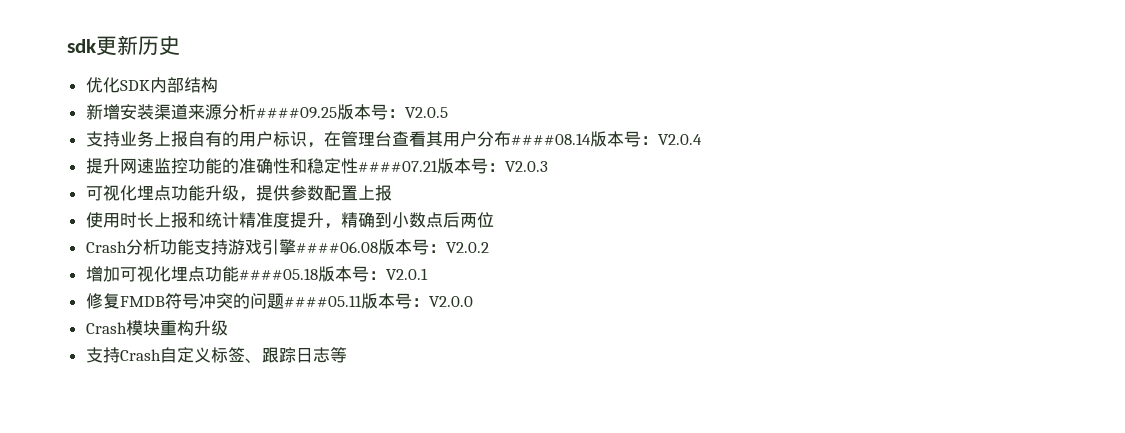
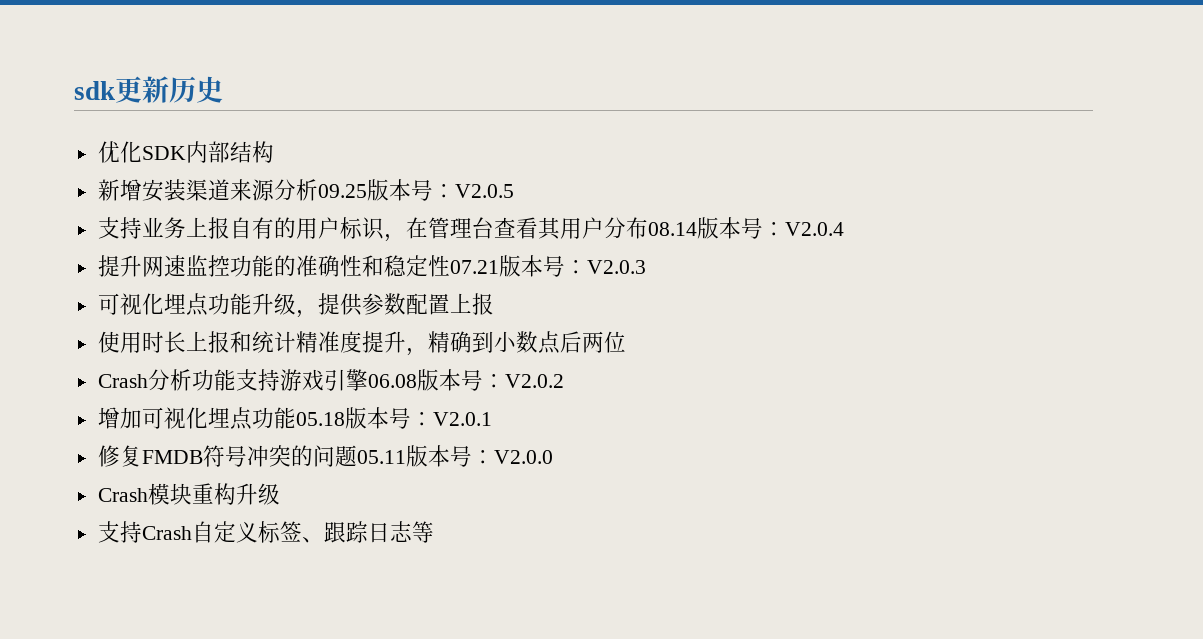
[255,107,337,119] ####09.25 -> [317,184,367,198] 09.25
[510,133,591,145] ####08.14 -> [647,222,697,236] 08.14
[357,160,438,172] ####07.21 -> [449,260,499,274] 07.21
[295,241,378,253] ####06.08 -> [367,374,417,388] 06.08
[238,268,318,280] ####05.18 -> [295,412,345,426] 05.18
[283,295,362,307] ####05.11 -> [356,450,406,464] 05.11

**To do:**
With the pictures set aside, please write out all of the records above exactly.

**Exercise response:**
[255,107,337,119] ####09.25 -> [317,184,367,198] 09.25
[510,133,591,145] ####08.14 -> [647,222,697,236] 08.14
[357,160,438,172] ####07.21 -> [449,260,499,274] 07.21
[295,241,378,253] ####06.08 -> [367,374,417,388] 06.08
[238,268,318,280] ####05.18 -> [295,412,345,426] 05.18
[283,295,362,307] ####05.11 -> [356,450,406,464] 05.11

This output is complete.